Return only the lines of the data below from the line with "Conference CEE?" up to and including the line with "During extended use, the topper excels in", exactly as written, with the pictures omitted.

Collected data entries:
------------------------------

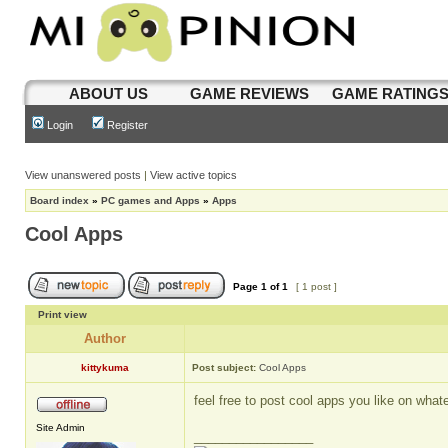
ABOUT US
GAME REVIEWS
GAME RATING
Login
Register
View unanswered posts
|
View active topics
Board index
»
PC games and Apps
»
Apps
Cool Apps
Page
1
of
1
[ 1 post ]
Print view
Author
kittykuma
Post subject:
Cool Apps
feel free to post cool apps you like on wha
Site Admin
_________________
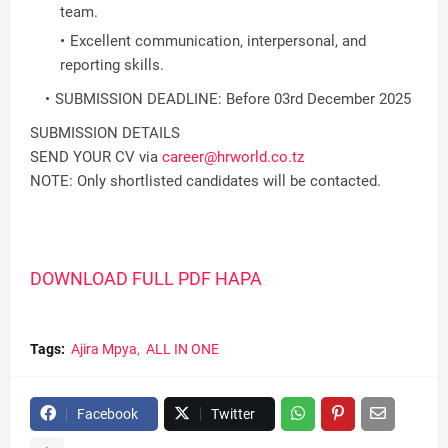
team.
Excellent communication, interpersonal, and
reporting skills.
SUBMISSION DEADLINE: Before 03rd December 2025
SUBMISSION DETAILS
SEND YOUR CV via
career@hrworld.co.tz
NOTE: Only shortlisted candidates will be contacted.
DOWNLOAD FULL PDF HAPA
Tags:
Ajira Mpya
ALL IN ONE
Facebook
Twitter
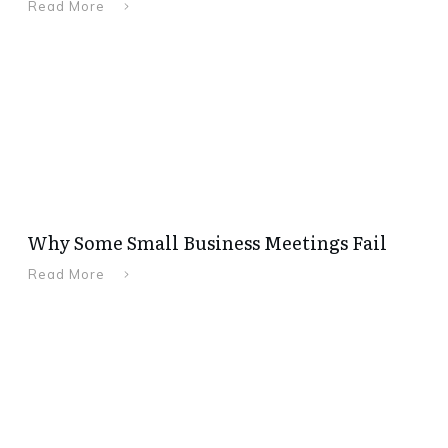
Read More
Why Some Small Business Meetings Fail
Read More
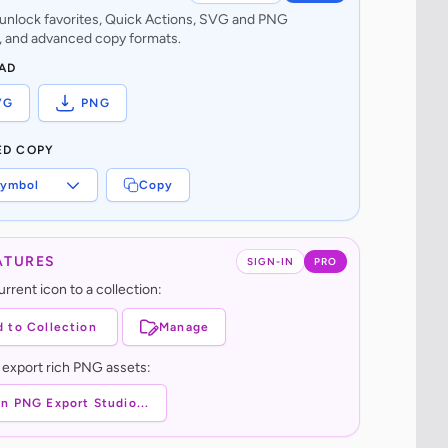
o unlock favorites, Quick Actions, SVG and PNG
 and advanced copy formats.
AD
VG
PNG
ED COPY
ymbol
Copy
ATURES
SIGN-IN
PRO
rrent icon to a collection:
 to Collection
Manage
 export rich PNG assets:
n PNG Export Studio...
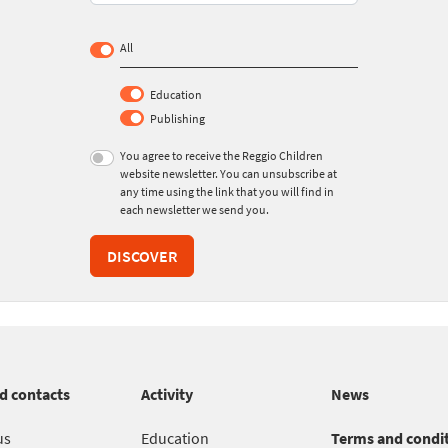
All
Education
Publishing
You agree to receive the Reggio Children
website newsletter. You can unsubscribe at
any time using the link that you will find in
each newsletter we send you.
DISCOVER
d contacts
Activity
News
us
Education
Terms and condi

------------------------------

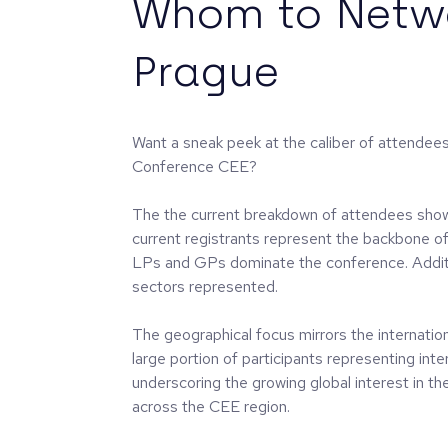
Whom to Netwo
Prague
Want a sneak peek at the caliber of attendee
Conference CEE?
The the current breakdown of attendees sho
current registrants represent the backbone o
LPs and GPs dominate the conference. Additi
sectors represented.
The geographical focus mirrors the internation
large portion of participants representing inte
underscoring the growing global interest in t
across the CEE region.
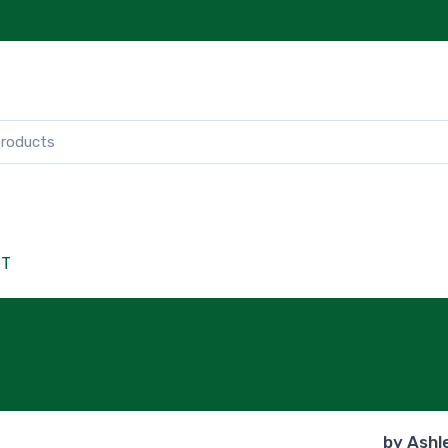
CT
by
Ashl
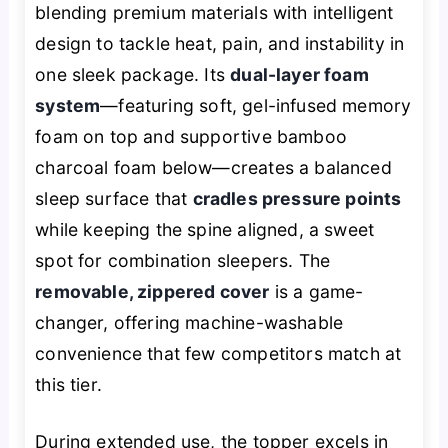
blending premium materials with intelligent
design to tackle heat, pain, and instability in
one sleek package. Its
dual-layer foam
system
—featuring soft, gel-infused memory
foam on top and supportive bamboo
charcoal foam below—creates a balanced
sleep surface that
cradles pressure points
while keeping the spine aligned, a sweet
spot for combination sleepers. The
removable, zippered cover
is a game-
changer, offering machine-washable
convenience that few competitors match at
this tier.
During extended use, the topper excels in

------------------------------

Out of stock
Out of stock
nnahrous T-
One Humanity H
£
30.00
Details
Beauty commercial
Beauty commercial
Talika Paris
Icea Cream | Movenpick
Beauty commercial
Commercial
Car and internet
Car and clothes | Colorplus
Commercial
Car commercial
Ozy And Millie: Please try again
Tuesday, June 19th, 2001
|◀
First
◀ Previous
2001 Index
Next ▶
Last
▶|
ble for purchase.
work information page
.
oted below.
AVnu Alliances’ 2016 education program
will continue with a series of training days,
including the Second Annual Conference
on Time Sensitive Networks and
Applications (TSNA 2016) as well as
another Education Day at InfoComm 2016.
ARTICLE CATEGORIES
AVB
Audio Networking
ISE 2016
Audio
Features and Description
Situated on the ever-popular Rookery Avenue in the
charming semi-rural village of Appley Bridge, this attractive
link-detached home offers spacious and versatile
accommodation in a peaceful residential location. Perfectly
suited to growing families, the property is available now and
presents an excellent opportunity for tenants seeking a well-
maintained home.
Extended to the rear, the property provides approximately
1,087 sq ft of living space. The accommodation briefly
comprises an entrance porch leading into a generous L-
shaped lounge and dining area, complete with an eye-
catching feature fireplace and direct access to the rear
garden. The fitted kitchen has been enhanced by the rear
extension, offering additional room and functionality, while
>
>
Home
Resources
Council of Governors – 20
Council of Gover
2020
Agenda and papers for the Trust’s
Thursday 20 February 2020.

------------------------------

§ Solved problem:
Conference CEE?
The the current breakdown of attendees sho
current registrants represent the backbone o
LPs and GPs dominate the conference. Additi
sectors represented.
The geographical focus mirrors the internation
large portion of participants representing inte
underscoring the growing global interest in t
across the CEE region.
CT
by
Ashl
blending premium materials with intelligent
design to tackle heat, pain, and instability in
one sleek package. Its
dual-layer foam
system
—featuring soft, gel-infused memory
foam on top and supportive bamboo
charcoal foam below—creates a balanced
sleep surface that
cradles pressure points
while keeping the spine aligned, a sweet
spot for combination sleepers. The
removable, zippered cover
is a game-
changer, offering machine-washable
convenience that few competitors match at
this tier.
During extended use, the topper excels in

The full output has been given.